User Profile¶
UserProfile is the central domain model for all data collected during onboarding. It is stored as a JSON-serialized string in DataStore Preferences and used by the simulation engine, the AI context builder, and the Home screen.
Data Class¶
@Serializable
data class UserProfile(
// Identity
val displayName: String? = null,
val ageYears: Int? = null,
val biologicalSex: BiologicalSex? = null,
val heightCm: Int? = null,
val weightKg: Float? = null,
// Manual lifestyle baselines
val averageSleepHours: Float? = null,
val averageDailySteps: Int? = null,
val perceivedStressLevel: Int? = null, // 1..10
// Current-day overrides (Home screen)
val currentSleepHoursOverride: Float? = null,
val currentStepsOverride: Int? = null,
val currentHeartRateOverride: Int? = null,
val currentStressLevelOverride: Int? = null,
// Habits
val smokingStatus: SmokingStatus? = null,
val alcoholDrinksPerWeek: Int? = null,
val dietQuality: DietQuality? = null,
// Bookkeeping
val onboardingCompletedAtEpochMs: Long? = null,
)
All fields are nullable. null means "not yet provided" — never conflated with 0 or any other sentinel.
Field Groups¶
Identity¶
Basic demographic data. Used in the simulation engine (age contributes to long-term risk) and in the AI context prompt (age, sex, height, weight).
displayName is shown in the Home screen greeting only — it is not included in the AI context to preserve the "speaking as yourself" persona.

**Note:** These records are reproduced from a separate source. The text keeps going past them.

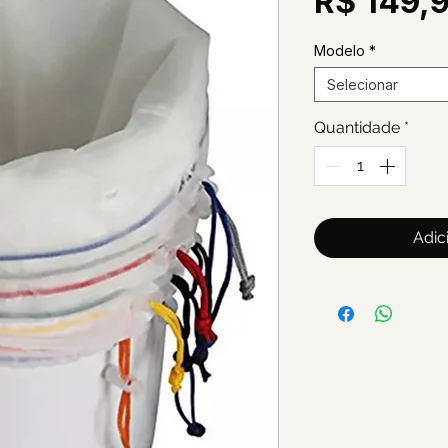
R$ 149,
Modelo
*
Selecionar
Quantidade
*
Adic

Manual Lifestyle Baselines¶
Collected during onboarding Step 3. Used as fallbacks when no wearable data is available:
averageSleepHours→ fallback forSimulationInput.sleepHoursAvg7daverageDailySteps→ fallback forSimulationInput.stepsAvg7dperceivedStressLevel→ fallback forSimulationInput.stressAvg7d
Current-Day Overrides¶
Set from the Home screen's manual override dialogs. Take precedence over wearable data for the currently displayed day. Historical wearable records are never touched.
Override priority: currentOverride > wearable > baseline fallback > null
Habits¶
Always manual — no wearable measures smoking or diet. Fed directly into the simulation risk scores.
| Enum | Values |
|---|---|
SmokingStatus |
NEVER, FORMER, OCCASIONAL, REGULAR |
DietQuality |
POOR, AVERAGE, GOOD, EXCELLENT |
BiologicalSex |
MALE, FEMALE, OTHER, PREFER_NOT_TO_SAY |
Persistence¶
UserProfileDataSource serializes the entire UserProfile to a JSON string using kotlinx.serialization and stores it as a single DataStore Preferences key.
// Simplified read/write pattern
val profileFlow: Flow<UserProfile?> = dataStore.data
.map { prefs -> prefs[KEY_PROFILE]?.let { Json.decodeFromString(it) } }
suspend fun save(profile: UserProfile) {
dataStore.edit { prefs ->
prefs[KEY_PROFILE] = Json.encodeToString(profile)
}
}
Using JSON rather than Proto DataStore avoids the schema-compilation step, which matters at hackathon speed. The stored JSON is human-readable and inspectable with adb shell.